- _Page excerpt_
====
Shelli DeRobertis 9:19 p.m., May 22
Seventy-eight months and change.
That's how long I've lived here, in this apartment. Apartment #235.
There won't be a seventy-ninth month.
I agreed to her terms. I had nowhere else to go.
There is much I could write about the following five months with her; and someday I will. Seven years later, I am still processing the experience. It wasn't good. For now, however, I will limit my commentary to this, a general statement on motherhood:
The truth is, most mothers are so in name only. They aren't in spirit. There is a huge, huge difference between the mother who is so by necessity of the choice of giving birth; and those who transcend the necessity and Actually Become one. In over a quarter century of teaching, tutoring, and coaching, as well as my own first-hand experiences, I have seen nothing whatsoever to contradict my convictions. Affection is not love. Discipline is not love. The pain of childbirth is not love. And so on. Very few human beings truly love; therefore very few mothers are worthy of the title. My adopted mother was; my natural mother, most sadly, was not.
I moved to a large apartment building just a block from work. I paid the security deposit; paid the first month's rent; settled in.
I knew nobody down here save my work colleagues. They all had entrenched lives away from work, of course, and so my off-hours were spent entirely on my own. Those off-hours were cashed here, in Apartment #235, or at the beach, or, perhaps, at a local coffee house. I saw nobody. I didn't date. My weekends were spent lost in the cinema; I always felt a huge pang of loss followed by dread when the credits rolled with the last film each Sunday. Loss because I love the cinema; dread because work was hell. Apartment #235 made it all easier. For the first time in a very long time, I felt like I had a home.
I practiced lots of tai chi. The artform long since turned out to be a godsend; I suspect it always will be. I practiced while watching the sun set. I went to the beach and practiced more. My art improved. Lots.
I've always been a frugal person, and so didn't indulge too much in luxury items. I didn't buy furniture, didn't even buy a used sofa. My old computer sufficed just fine for all my writing needs. I saved cash for a ten-day trip to Vancouver, BC, which I took over Christmas of 2002 (by myself, of course). I spent cash at local eateries. The counter help at my favorites haunts got to know me quite well. I was making a little more than $44,000 a year; my lifestyle saved me over half of my monthly paycheck. I tipped big. It felt really great.
He showed me the readings on the monitor. Said: "You've got a problem."
I told him work was a little stressful. We talked a while about work, what it means to do the right kind of work in life. Then he said: "You've got a choice; you need to make a choice. Continue on as you are--and be dead in five years. Or not. Choose."
====
- _Data shown_
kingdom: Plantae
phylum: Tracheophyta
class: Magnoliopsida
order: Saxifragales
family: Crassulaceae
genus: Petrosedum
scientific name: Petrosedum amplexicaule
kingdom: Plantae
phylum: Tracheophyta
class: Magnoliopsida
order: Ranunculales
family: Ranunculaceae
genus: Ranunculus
====
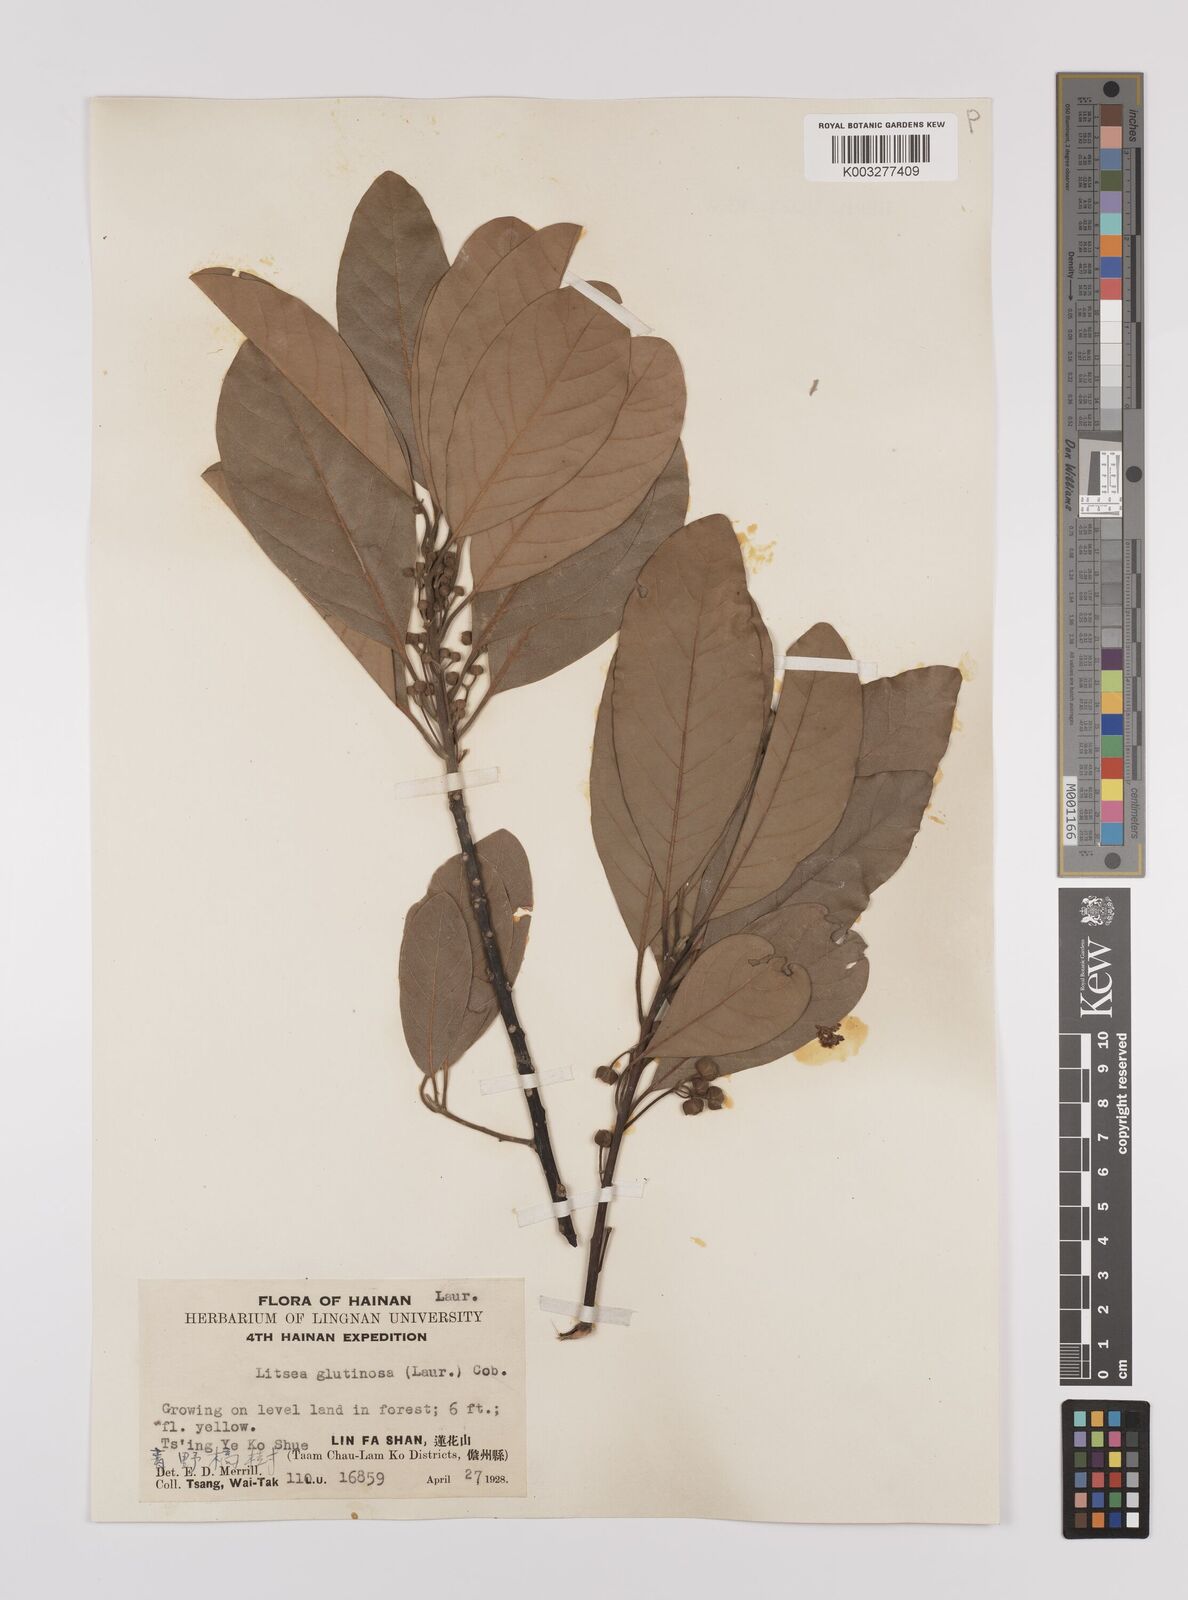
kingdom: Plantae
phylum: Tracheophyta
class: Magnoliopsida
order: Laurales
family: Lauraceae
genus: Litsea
====
- _To-do list_
a - From the records, reproduce verbatim the part that opens with the line containing "scientific name: Petrosedum amplexicaule" and closes with the line containing "family: Ranunculaceae", including both of those lines.
b - Carry on the memoir about life in Apartment #235 from the point where it stops.

- _Answers for this exercise_
a -
scientific name: Petrosedum amplexicaule
kingdom: Plantae
phylum: Tracheophyta
class: Magnoliopsida
order: Ranunculales
family: Ranunculaceae

b -
I left, deeply shaken.
In July of 2003 I took another trip, this one just up the coast to San Luis Obispo, where I stayed at this exquisite French-themed B&B for five days. I did little else there besides window shop, drink lots of java at any number of coffee shops, eat extravagantly, and sleep. My room was so beautiful I can still smell it, can still see it plainly in my mind's eye six years later. They'd turn my bed down at night, put a mint or two on the pillow, put on classical music in the little boombox next to the queen-sized bed. Complimentary wine at sunset. A guitarist strumming downstairs in the courtyard as dusk deepened into twilight. Breakfasts to die for. I cried when I left Vancouver, second home it will always be to me now; I cried just as hard when I got on the train back to San Diego that early morning in San Luis Obispo. There is a magic inside all of us; if we listen to it, truly listen to it, it will guide us to those things and places and people we need the most in this world; these in turn will provide for us those things and places and people that will enrich our days and bring deep sleep at night. I had listened to that magic--and it took me to San Luis Obispo and that amazing bed and breakfast.
I was going to need it. Because I had decided to quit my teaching post and strike out on my own, once and for all. I was going to save my life. I had chosen.
When the cash ran out, I stopped eating, sometimes for days at a time. My very highest priority was Apartment #235. I knew what homelessness was like: I vowed never to return to that abject state.
I lost weight.
And I did what I was supposed to do. I wrote a novel.
But it wasn't enough.
Without telling me, the landlord had tacked on new late fees. I was almost $80 short. Desperate, I called a friend who then fronted me the cash. The landlord warned me that my credit rating was getting hurt by paying rent late; if I tried to move, it would be difficult. No one else would take me, he warned.
I walked away from him half scared to death.
The months came and went. Always I was late--usually very late--with paying the rent. A few times I paid it with just three minutes left in the last possible hour of the last possible day in which I could pay.
But pay it I did. All of it. Every month. Without fail.
Segue to this January, the last day of which is today.
Of all the difficult months to find money, this one was the toughest. And that's saying something. A few clients dogged me; a few others simply disappeared; a couple of others ran out their accounts and chose not to re-up.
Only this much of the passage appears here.